§ **Exercise aim**: Copy the lines below word for word, leaving out the pictures.

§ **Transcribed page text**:
• • • • •
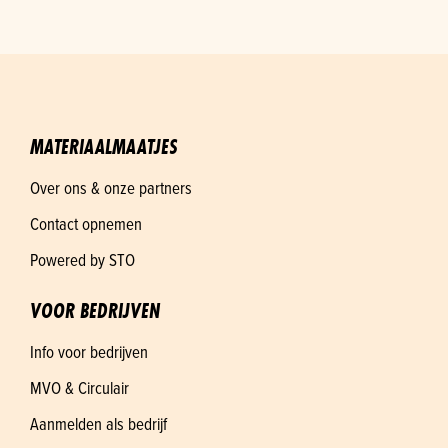
MATERIAALMAATJES
Over ons & onze partners
Contact opnemen
Powered by STO
VOOR BEDRIJVEN
Info voor bedrijven
MVO & Circulair
Aanmelden als bedrijf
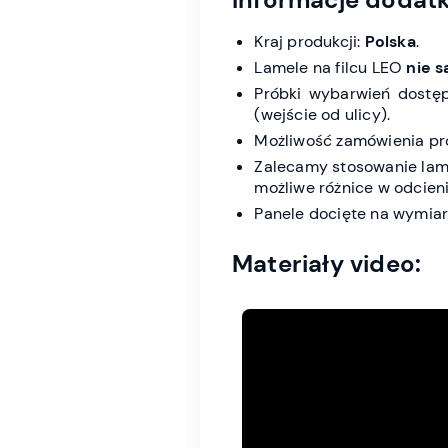
Kraj produkcji:
Polska
.
Lamele na filcu LEO
nie 
Próbki wybarwień dostę
(wejście od ulicy).
Możliwość zamówienia pr
Zalecamy stosowanie lam
możliwe różnice w odcieni
Panele docięte na wymiar
Materiały video:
• • • • •
§ **Written answer**:
MATERIAALMAATJES
Over ons & onze partners
Contact opnemen
Powered by STO
VOOR BEDRIJVEN
Info voor bedrijven
MVO & Circulair
Aanmelden als bedrijf
Kraj produkcji:
Polska
.
Lamele na filcu LEO
nie 
Próbki wybarwień dostę
(wejście od ulicy).
Możliwość zamówienia pr
Zalecamy stosowanie lam
możliwe różnice w odcieni
Panele docięte na wymiar
Materiały video:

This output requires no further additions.